Dataset items:
- Opening Delimiter -

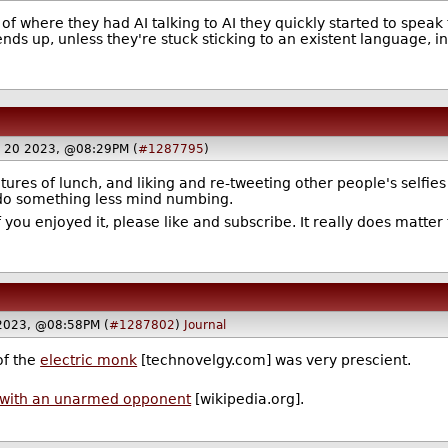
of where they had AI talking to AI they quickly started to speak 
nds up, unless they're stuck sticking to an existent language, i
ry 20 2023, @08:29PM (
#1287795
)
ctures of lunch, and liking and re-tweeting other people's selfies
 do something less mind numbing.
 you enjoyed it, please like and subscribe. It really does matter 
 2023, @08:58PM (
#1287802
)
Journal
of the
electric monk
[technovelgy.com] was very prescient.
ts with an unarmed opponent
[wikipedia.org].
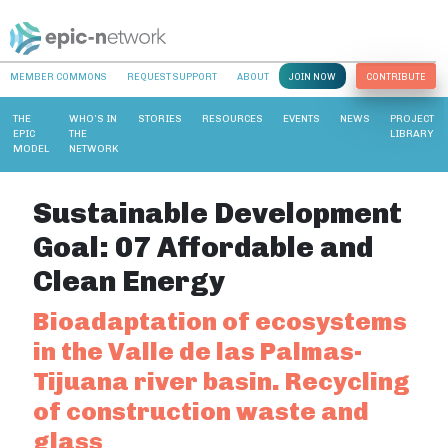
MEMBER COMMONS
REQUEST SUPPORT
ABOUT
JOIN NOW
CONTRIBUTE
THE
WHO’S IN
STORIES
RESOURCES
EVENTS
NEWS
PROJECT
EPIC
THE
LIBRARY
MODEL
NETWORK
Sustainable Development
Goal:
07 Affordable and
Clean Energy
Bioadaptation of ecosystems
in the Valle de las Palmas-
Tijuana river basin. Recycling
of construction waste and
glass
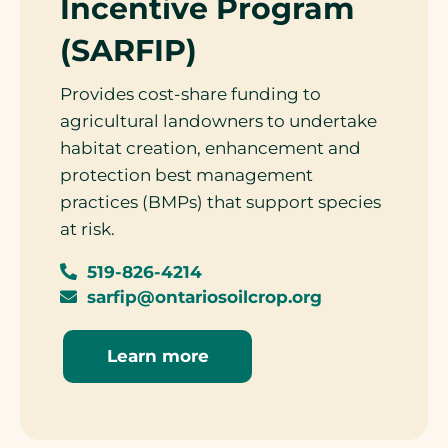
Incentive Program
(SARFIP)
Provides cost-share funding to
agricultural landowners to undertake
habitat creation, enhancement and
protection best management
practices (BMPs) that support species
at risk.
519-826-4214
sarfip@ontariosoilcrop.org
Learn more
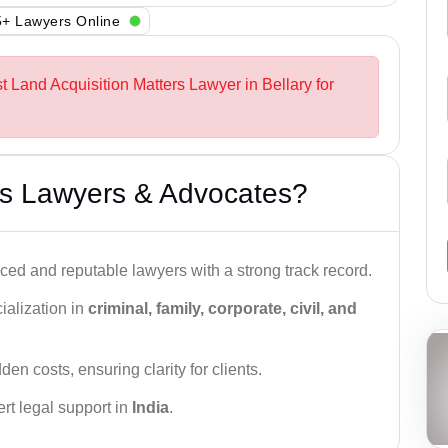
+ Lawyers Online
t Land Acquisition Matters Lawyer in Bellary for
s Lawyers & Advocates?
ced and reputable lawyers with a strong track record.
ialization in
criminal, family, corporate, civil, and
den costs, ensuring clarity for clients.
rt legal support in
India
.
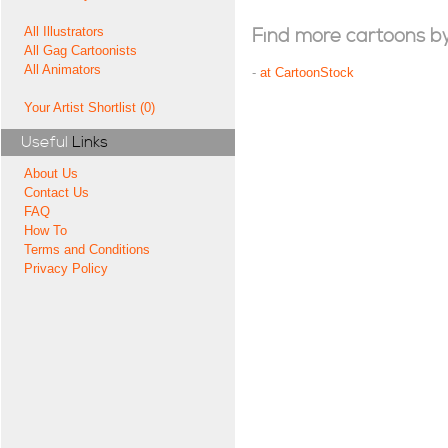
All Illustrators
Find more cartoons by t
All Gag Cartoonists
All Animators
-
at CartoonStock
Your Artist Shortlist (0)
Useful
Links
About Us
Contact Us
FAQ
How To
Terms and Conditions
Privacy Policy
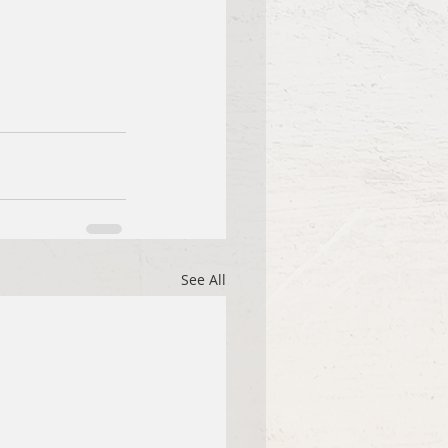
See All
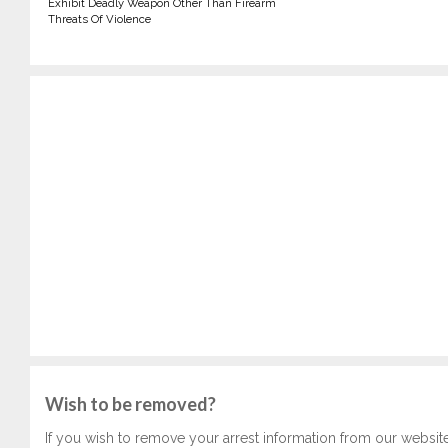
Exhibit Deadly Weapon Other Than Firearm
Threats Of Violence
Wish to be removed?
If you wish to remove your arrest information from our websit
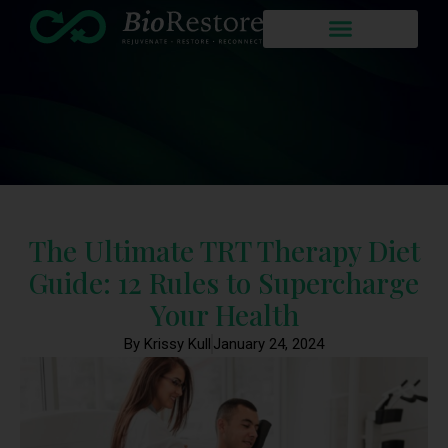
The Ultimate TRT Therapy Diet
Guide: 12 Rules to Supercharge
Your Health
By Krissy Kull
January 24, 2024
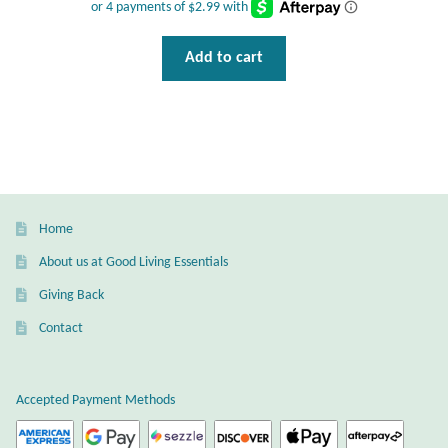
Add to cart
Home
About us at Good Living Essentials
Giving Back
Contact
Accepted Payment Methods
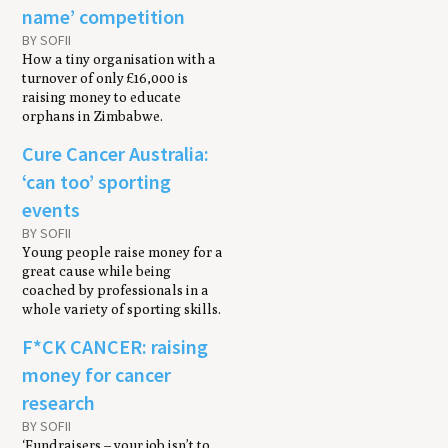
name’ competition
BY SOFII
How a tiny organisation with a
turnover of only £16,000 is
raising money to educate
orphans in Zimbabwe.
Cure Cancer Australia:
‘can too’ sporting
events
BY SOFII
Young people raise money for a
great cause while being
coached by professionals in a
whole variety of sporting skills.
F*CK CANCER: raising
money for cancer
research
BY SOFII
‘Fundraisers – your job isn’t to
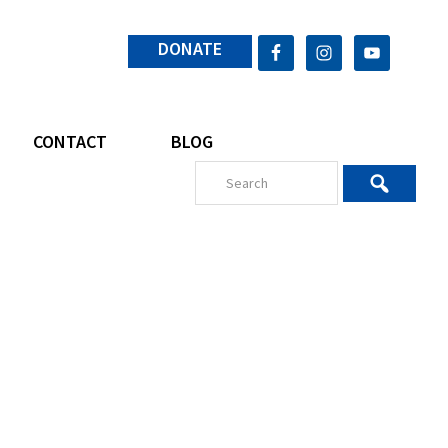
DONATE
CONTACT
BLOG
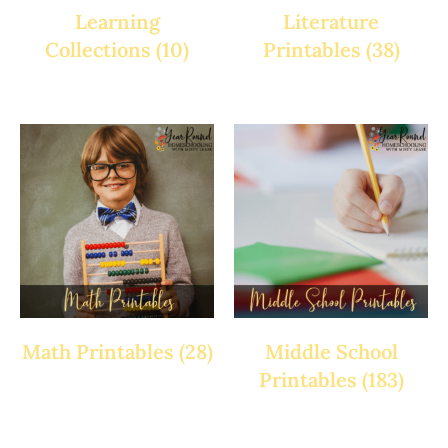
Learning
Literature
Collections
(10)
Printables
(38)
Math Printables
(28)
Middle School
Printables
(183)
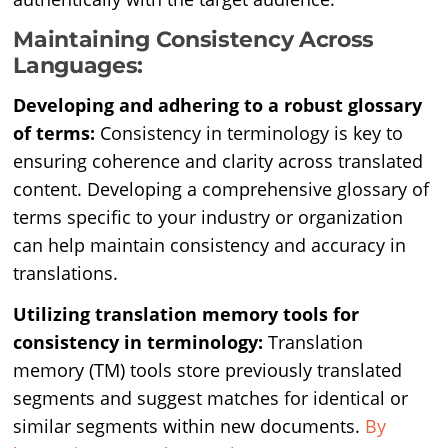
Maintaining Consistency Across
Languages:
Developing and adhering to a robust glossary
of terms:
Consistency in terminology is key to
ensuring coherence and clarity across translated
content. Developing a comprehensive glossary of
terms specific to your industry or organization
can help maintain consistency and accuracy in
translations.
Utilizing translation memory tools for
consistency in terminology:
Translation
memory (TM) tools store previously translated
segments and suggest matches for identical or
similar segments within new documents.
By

- Closing Delimiter -
- Opening Delimiter -

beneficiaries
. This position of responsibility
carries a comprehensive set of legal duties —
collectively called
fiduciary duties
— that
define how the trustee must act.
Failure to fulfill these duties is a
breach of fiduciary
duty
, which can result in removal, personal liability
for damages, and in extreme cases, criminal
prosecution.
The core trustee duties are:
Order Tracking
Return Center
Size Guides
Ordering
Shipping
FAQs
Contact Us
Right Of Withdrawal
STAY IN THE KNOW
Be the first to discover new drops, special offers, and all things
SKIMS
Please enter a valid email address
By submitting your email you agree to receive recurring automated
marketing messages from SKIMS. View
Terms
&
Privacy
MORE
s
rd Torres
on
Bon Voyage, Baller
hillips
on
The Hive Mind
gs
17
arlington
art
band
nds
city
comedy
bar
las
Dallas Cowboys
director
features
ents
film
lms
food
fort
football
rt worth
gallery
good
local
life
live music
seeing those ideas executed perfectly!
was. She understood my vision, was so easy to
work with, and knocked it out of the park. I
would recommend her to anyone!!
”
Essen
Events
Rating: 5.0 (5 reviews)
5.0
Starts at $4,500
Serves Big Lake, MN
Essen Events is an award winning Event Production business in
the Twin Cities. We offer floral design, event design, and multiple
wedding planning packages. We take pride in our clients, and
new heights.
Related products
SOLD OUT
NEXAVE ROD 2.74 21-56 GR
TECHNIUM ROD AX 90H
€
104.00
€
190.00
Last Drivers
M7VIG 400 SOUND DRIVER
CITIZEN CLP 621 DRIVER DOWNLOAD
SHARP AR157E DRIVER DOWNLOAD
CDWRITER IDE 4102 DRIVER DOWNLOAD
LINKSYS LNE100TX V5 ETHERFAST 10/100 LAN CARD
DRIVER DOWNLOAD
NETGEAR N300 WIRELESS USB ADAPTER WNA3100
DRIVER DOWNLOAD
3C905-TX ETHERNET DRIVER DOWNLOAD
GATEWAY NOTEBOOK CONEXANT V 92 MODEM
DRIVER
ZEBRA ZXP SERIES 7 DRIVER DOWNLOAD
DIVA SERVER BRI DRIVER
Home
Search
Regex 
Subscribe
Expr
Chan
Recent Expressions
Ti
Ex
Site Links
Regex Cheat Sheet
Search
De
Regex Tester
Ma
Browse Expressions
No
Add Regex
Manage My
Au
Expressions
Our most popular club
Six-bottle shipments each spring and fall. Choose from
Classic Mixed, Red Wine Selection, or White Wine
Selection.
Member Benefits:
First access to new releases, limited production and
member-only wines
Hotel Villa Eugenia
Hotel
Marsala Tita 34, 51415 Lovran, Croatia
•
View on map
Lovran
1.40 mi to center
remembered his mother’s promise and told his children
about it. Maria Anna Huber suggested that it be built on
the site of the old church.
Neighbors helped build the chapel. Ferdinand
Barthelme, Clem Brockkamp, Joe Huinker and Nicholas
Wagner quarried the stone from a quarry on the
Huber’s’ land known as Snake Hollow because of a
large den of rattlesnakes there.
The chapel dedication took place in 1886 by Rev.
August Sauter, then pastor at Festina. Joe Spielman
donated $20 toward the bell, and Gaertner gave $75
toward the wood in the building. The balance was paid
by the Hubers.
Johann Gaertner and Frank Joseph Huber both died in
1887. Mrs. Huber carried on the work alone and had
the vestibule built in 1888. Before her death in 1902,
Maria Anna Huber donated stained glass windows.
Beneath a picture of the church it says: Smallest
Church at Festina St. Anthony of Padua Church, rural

- Closing Delimiter -

> _WORK REQUIRED_
List every line of the entries above that contains the word "duties".

> _SOLUTION TO THIS TASK_
carries a comprehensive set of legal duties —
fiduciary duties
Failure to fulfill these duties is a
The core trustee duties are:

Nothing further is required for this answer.